The large number of majority carriers constitute a current called forward current. Once the conduction electrons enter the p-region, they become valence electrons. Then they move from hole to hole towards the positive terminal of the battery. The movement of valence electrons is nothing but movement of holes in opposite direction to that of electrons, in the p-region. So current in the p-region is the movement of holes which are majority carriers. This is the hole current. While the current inn the n-region is the movement of free electrons which are majority carriers. This is the electron current. Hence the overall forward current is due to the majority charge carriers. The action is shown in the Fig. 2. These majority carriers can then travel around the closed circuit and a relatively large current flows. The direction of flow of electrons is from negative to positive of the battery. While direction of the conventional current is from positive to negative of the battery as shown in the Fig. 2.
 Fig. 2   Forward current in a diode
Note : The direction of low of electrons and conventional current is opposite to each other.
1.2 Effect on the Depletion Region
Due to the forward bias voltage, more electrons flow into the depletion region, which reduces the number of positive ions. Similarly flow of holes reduces the number of negative ions. This reduces the width of the depletion region. This is shown in the Fig. 3.
 Fig. 3

1.3 Effect of the Barrier Potential
Under the influence of applied forward bias voltage, the free electrons get the energy equivalent to the barrier potential so that they can easily overcome the barrier, which is a sort of a hill and cross the junction. While crossing the junction, the electrons give up the amount of energy equivalent to the barrier potential.

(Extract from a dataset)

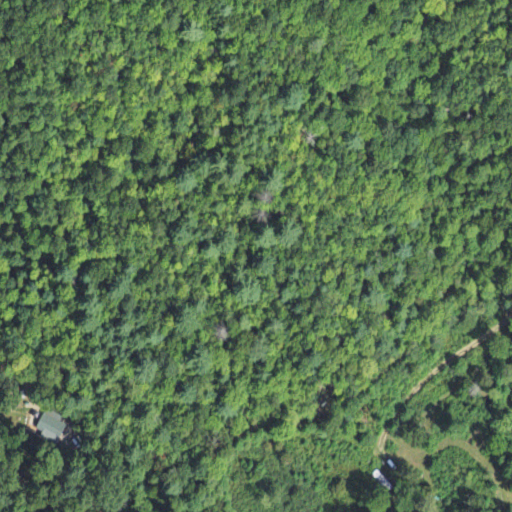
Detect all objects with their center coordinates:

This loss of energy produces a voltage drop across the p-n junction which is almost equal to the barrier potential.
Note : The polarities of voltage drop across the p-n junction in forward biased condition are opposite to that of barrier potential but the value is almost equal to the barrier potential.
Due to the internal resistance, there is additional small voltage drop across the diode.
Thus the total voltage drop across a p-n junction diode in a forward biased condition is and it is made up of
1. Drop due to barrier potential
2. Drop due to internal resistance.
V=  Vγ   +  Irf
Note : The total V is of the order of 0.7 V for silicon and 0.3 V for the germanium.
1.4 Forward V-I Characteristics of Diode
The response of p-n junction can be easily indicated with the help of characteristics called V-I characteristics of p-n junction. It is the graph of voltage applied across the p-n junction and the current flowing through the p-n junction.
The Fig. 3 shows the forward biased diode. The applied voltage is V while the voltage across the diode is Vf. The current flowing in the circuit is the forward current If. The graph of forward current against the forward voltage V across the diode is called forward characteristics of a diode.
The forward characteristics of a diode is shown in the Fig. 4.
 Fig. 4   Forward characteristics of a diode

Basically forward characteristics can be divided into two regions :
1. Region O to P : As long as is less than cut-in voltage (Vγ), the current flowing is very small. Practically this current is assumed to be zero.
2. Region P to Q and onwards : As Vf increases towards Vγ the width of depletion region goes on reducing. When Vf exceeds Vγ i.e. cut-in voltage, the depletion region becomes very thin and current If increases suddenly. This increase in the current exponential as shown in the Fig. 4 by the region P to Q.
The point P, after which the forward current starts increasing exponentially is called knee of the curve.
Note : The normal forward biased operation of the diode is above the knee point of the curve. i.e. in the region P-Q.
The forward current is the conventional current, hence it is treated as positive and the forward voltage  Vf is also treated positive. Hence the forward characteristics is plotted in the first quadrant.
1.5 Forward Resistance of Diode
The resistance offered by the p-n junction diode in forward biased condition is called forward resistance. The forward resistance is defined in two ways :
1) Static forward resistance :
This is the forward resistance of p-n junction diode when p-n junction is used in d.c. circuit and the applied forward voltage is d.c. This resistance is denoted as R and is calculated at a particular point on the forward characteristics.
Thus at a point E shown in the forward characteristics, the static resistance R is defined as the ratio of the d.c. voltage applied across the p-n junction to the d.c. current flowing through the p-n junction.
R = Forward d.c. voltage/Forward d.c. current = OA/OC at point E
2) Dynamic forward resistance :
The resistance offered by the p-n junction under a.c. condition is called dynamic resistance denoted as rf.
Note : The dynamic resistance is reciprocal of the slope of the forward characteristics.
Consider the change in applied voltage from point A to B shown in the Fig. 4. This is denoted as ΔVf. The corresponding change in the forward current is from point C to D. It is denoted as ΔIf. Thus the slope of the characteristics is ΔIf/ΔVf. The reciprocal of the slope is dynamic resistance rf.
r = ΔVf/ΔI=1/(ΔIf/ΔVf) = 1/Slope of forward characteristics
Note : Generally the value of r is very small of the order of few ohms, in the operating region i.e. above the knee.